[The task]:
Please copy out the part of the data below that starts at its very first line and ends with the line containing "2: (1032, 516)", word for word, with both ends included. Leave the pictures out of your answer.

━━ Material for the task ━━

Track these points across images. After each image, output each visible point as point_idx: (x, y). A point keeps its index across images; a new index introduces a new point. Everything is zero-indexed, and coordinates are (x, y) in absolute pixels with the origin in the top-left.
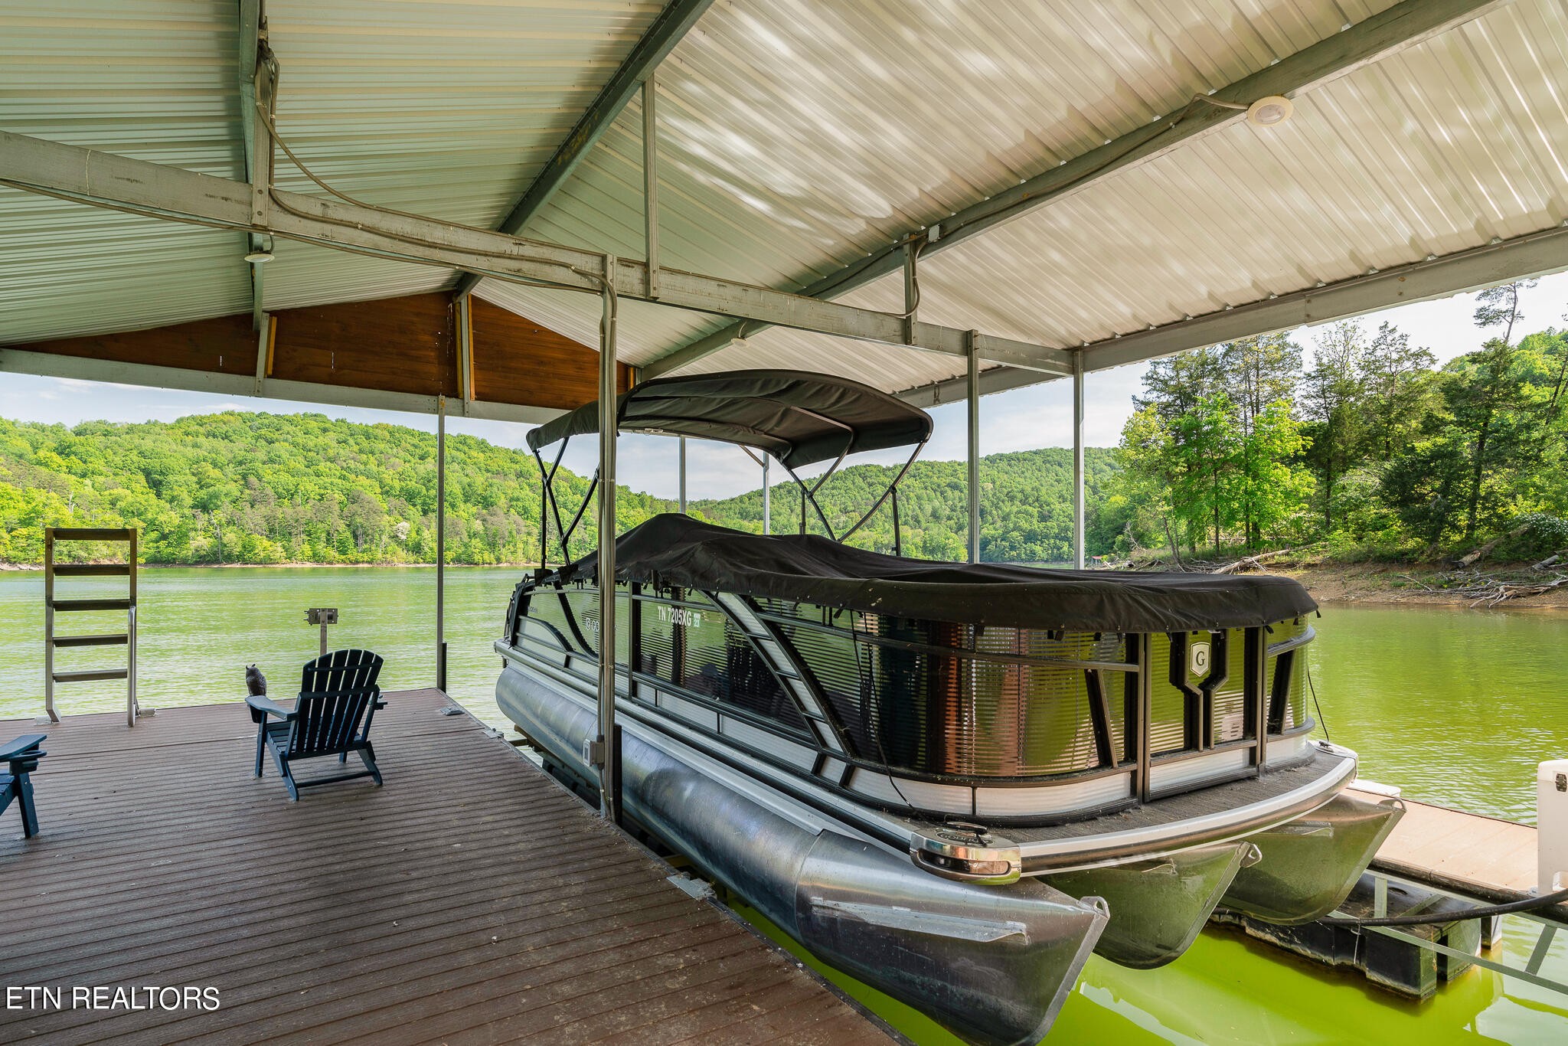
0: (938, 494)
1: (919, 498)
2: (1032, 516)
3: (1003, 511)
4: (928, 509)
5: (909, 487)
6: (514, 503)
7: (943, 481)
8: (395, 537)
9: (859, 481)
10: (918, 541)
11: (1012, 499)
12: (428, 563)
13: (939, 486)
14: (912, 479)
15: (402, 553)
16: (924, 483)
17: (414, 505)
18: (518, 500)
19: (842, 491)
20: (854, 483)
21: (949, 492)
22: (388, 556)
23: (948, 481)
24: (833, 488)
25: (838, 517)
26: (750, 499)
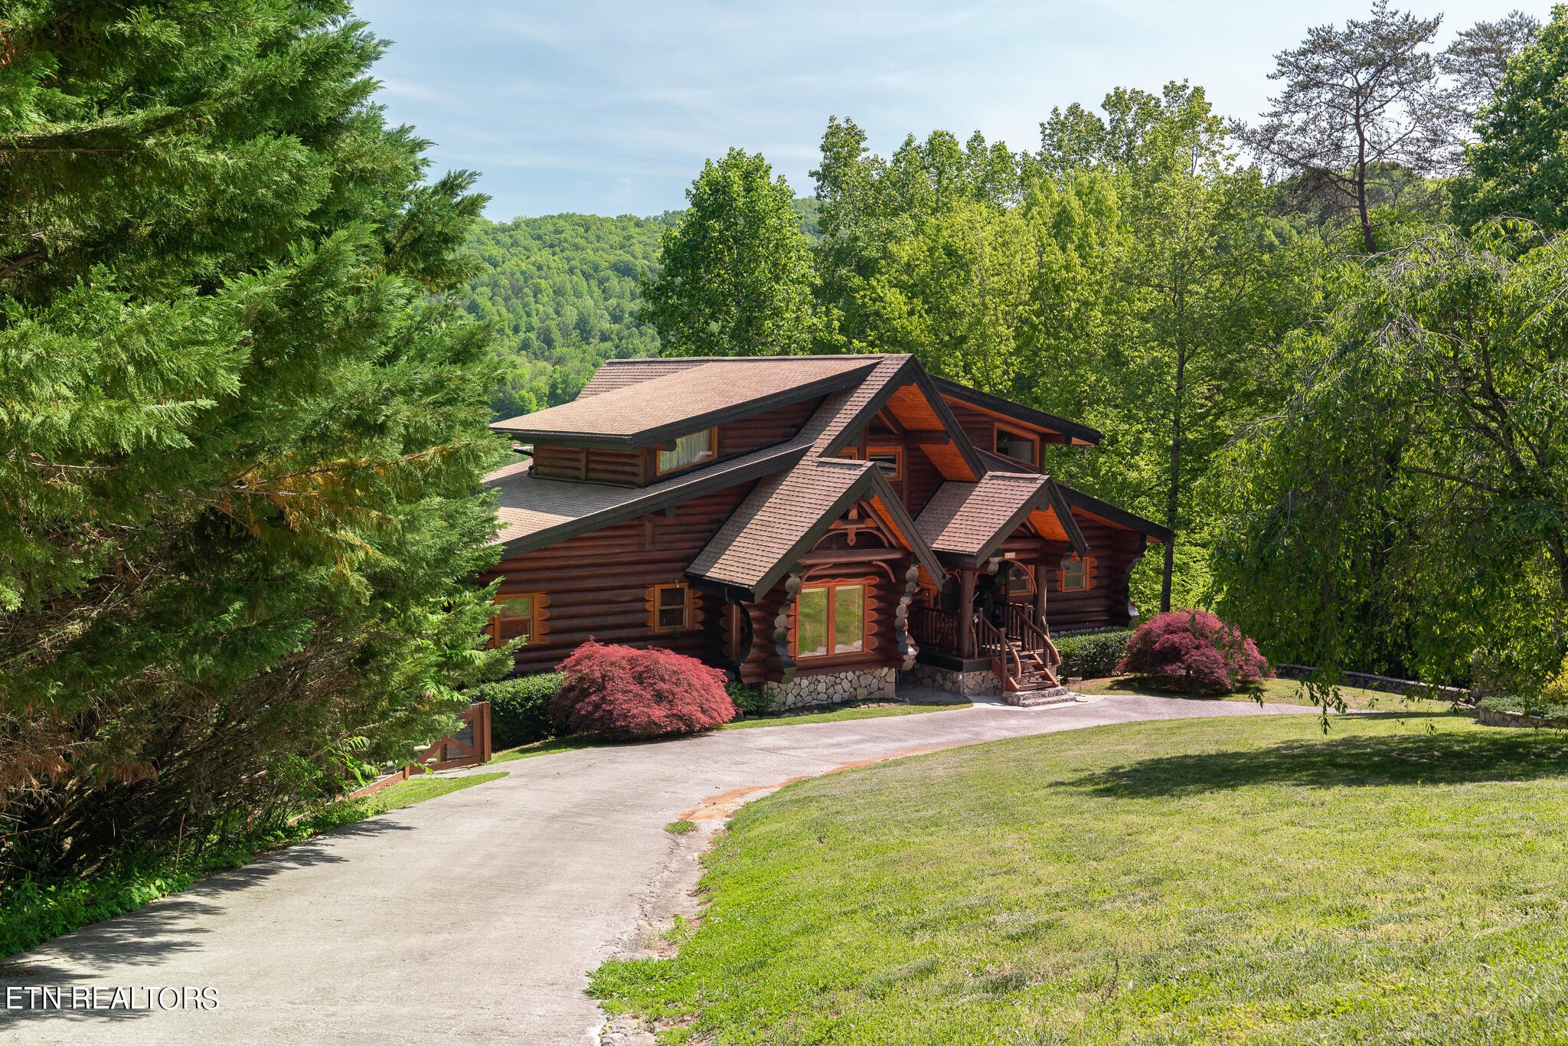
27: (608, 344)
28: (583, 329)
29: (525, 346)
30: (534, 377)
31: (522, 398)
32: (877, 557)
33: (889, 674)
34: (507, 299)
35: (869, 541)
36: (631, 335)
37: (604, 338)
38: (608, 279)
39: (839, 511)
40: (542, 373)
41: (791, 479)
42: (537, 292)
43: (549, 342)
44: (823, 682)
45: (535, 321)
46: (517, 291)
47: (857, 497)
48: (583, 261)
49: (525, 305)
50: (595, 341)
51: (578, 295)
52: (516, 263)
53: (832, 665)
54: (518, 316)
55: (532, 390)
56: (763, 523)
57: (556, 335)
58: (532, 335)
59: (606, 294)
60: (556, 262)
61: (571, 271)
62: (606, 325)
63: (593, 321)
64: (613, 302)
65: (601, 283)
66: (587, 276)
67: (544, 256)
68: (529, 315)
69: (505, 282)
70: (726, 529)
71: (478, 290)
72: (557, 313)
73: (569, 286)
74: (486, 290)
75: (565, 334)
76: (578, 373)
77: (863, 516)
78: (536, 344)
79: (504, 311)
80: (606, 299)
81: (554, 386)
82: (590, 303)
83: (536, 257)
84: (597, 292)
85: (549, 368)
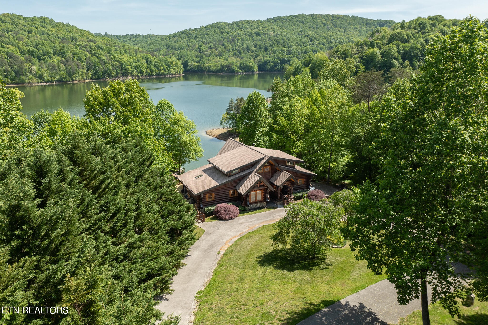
0: (251, 37)
1: (243, 40)
2: (284, 52)
3: (274, 49)
4: (245, 45)
5: (238, 34)
6: (75, 55)
7: (253, 31)
8: (31, 72)
9: (217, 30)
10: (238, 64)
11: (278, 43)
12: (46, 82)
13: (251, 34)
14: (240, 30)
15: (36, 80)
16: (245, 32)
17: (34, 57)
18: (76, 54)
19: (210, 36)
20: (215, 32)
21: (255, 37)
22: (30, 80)
23: (255, 31)
24: (206, 34)
25: (207, 51)
26: (170, 39)
27: (253, 53)
28: (248, 49)
29: (235, 54)
30: (236, 62)
31: (234, 67)
32: (263, 188)
33: (265, 203)
34: (231, 42)
35: (261, 186)
36: (258, 51)
37: (252, 52)
38: (254, 36)
39: (257, 183)
40: (238, 61)
41: (251, 176)
42: (238, 40)
43: (240, 53)
44: (255, 205)
45: (237, 47)
46: (233, 40)
47: (260, 181)
48: (248, 32)
49: (235, 43)
50: (250, 52)
51: (247, 40)
52: (233, 33)
53: (256, 202)
54: (233, 47)
55: (236, 65)
56: (246, 183)
57: (242, 51)
58: (236, 51)
59: (253, 40)
60: (242, 33)
61: (245, 34)
62: (253, 48)
63: (250, 47)
64: (255, 42)
65: (252, 37)
66: (249, 36)
67: (239, 31)
68: (236, 46)
69: (230, 38)
70: (241, 182)
71: (225, 40)
72: (242, 45)
73: (245, 38)
74: (226, 40)
75: (244, 50)
76: (246, 61)
77: (260, 182)
78: (237, 53)
79: (230, 45)
80: (253, 41)
81: (241, 64)
82: (250, 42)
83: (237, 31)
84: (251, 39)
85: (240, 60)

━━━

[Exercise output]:
Track these points across images. After each image, output each visible point as point_idx: (x, y). A point keeps its index across images; a new index introduces a new point. Everything is zero-indexed, and coordinates are (x, y) in absolute pixels with the origin in the top-left.
0: (938, 494)
1: (919, 498)
2: (1032, 516)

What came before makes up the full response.